Am I the only one who is very, very tired of this?

Tom 

 

 

Some people just can't admit that they might not know everything...

 

I'm more than happy to admit that I know very little.

However, what made the PRR numbering "Unorthodox"?

It wasn't that the locomotives were numbered in groups by region. The New York Central did that, as documented in Edson and Vail's two volume roster.

What made the PRR system unorthodox was the backfilling of vacant numbers.

It was this aspect that Staufer tried to explain (and has been repeated in other publications) by suggesting that the re-use of numbers was due to the need to fit the large number of locomotives into the range 1-9999.

However, that explanation has been discounted in this thread.

The problem with the "four digits" explanation was that the backfilling of numbers occurred when there were many available gaps in the numbering, particularly between Eastern and Western rosters.

My view is that it was related to the accounting for locomotives, and capital and revenue funding.

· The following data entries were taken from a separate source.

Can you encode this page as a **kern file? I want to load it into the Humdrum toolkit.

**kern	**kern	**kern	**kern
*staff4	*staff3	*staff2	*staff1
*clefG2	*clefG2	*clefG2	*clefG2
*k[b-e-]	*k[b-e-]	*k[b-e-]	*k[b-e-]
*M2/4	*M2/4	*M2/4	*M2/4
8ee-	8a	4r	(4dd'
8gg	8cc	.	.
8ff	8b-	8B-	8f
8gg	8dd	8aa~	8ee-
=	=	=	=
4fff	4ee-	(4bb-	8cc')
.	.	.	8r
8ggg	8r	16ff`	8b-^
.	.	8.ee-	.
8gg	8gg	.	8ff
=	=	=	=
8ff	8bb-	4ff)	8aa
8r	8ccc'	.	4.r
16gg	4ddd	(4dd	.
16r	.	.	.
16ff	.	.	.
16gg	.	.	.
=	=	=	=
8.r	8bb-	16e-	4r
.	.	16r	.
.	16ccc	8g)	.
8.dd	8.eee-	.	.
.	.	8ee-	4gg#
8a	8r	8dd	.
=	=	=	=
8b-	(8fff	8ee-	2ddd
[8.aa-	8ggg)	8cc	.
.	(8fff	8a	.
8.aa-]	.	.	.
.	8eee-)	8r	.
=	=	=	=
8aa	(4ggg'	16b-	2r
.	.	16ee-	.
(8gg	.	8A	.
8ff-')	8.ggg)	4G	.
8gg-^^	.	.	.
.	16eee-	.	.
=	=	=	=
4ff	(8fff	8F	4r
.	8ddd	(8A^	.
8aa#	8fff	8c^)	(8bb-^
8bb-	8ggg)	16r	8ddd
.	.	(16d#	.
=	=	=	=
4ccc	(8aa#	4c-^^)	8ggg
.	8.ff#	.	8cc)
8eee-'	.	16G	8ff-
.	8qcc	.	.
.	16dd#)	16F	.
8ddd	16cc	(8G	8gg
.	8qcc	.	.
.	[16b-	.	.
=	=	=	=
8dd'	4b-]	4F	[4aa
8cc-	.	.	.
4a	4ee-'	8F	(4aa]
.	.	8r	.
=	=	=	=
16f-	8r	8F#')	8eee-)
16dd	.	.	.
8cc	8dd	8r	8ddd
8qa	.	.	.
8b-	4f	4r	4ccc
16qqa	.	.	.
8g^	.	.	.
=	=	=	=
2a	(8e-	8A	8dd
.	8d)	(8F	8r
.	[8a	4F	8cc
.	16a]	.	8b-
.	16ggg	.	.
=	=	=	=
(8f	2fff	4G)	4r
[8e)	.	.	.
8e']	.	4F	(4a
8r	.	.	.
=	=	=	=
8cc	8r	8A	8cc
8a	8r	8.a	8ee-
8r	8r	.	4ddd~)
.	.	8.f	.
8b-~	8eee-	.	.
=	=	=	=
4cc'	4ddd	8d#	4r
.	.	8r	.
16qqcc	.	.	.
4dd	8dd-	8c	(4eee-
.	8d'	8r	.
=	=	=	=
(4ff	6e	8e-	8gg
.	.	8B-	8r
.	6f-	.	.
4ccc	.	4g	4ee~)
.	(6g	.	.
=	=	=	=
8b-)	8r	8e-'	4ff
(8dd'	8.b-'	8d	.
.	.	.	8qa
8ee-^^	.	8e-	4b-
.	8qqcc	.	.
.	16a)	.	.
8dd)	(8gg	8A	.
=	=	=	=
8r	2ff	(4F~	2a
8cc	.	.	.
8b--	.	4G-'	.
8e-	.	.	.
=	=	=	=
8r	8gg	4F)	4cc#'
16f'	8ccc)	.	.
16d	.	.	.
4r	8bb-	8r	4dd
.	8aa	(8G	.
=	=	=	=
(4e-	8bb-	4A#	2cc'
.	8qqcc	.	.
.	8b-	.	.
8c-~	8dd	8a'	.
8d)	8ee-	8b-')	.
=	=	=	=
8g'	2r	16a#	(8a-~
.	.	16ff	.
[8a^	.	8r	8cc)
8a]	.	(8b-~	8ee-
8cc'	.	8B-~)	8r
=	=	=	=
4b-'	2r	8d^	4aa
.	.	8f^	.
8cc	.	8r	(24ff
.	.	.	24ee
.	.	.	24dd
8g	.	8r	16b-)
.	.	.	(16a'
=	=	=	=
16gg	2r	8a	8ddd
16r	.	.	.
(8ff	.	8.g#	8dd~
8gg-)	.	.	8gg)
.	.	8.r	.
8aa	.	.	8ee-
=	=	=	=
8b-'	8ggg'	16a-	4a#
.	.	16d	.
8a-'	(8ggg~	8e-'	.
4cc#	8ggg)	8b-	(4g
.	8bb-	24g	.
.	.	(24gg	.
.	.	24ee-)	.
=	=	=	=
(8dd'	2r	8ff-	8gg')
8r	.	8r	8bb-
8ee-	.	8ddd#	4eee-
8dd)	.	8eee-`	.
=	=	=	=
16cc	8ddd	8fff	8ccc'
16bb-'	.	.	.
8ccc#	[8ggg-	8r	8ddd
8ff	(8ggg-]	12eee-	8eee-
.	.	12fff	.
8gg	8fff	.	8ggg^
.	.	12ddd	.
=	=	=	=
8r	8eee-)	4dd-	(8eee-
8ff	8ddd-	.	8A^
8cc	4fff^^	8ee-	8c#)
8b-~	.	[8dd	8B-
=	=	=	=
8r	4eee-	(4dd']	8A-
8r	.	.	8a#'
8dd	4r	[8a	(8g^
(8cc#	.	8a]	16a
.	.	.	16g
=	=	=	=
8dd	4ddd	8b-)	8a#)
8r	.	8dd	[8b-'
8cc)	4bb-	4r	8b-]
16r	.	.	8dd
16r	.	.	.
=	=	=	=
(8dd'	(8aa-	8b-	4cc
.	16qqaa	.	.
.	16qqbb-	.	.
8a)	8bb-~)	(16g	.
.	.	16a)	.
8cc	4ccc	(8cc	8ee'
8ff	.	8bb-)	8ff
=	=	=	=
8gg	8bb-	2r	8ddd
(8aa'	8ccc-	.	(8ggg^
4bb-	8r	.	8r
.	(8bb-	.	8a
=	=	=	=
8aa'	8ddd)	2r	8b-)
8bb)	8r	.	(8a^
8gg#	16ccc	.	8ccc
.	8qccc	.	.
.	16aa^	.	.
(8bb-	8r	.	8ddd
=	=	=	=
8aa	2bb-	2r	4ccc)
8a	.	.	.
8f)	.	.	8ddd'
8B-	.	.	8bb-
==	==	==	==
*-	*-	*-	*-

This system was very common in the UK. This isn't viewed as correct by others on this thread.

But so far in this thread, nobody has provided an explanation for why the PRR, alone amongst the big Class 1 roads, carried out this form of numbering when other roads, like the NYC with similar geographically diverse fleets, did not.

I find locomotive numbering interesting for itself, not just as a reference to the locomotives themselves.

The abandoned 1943 renumbering of the English LNER had a much more logical numbering of the Pacific type, and the final numbering in 1946 lacked any logic as far as the age of the Pacific locomotives was concerned

The preliminary renumbering scheme of the Deutsche Reichsbahn was interesting in that it reflected very much the existing situation and it gave in some ways a more realistic distribution of numbers among the existing types.

However, the final scheme as adopted made much more provision for future expansion, even if major types such as the Prussian P8 and G12 received numbers that looked like an afterthought in the system, with quite minor types taking precedence.

Were the similarities between the renumbering of the Japanese National and the Deutsche Reichsbahn coincidence, or were these two organisations talking to eachother?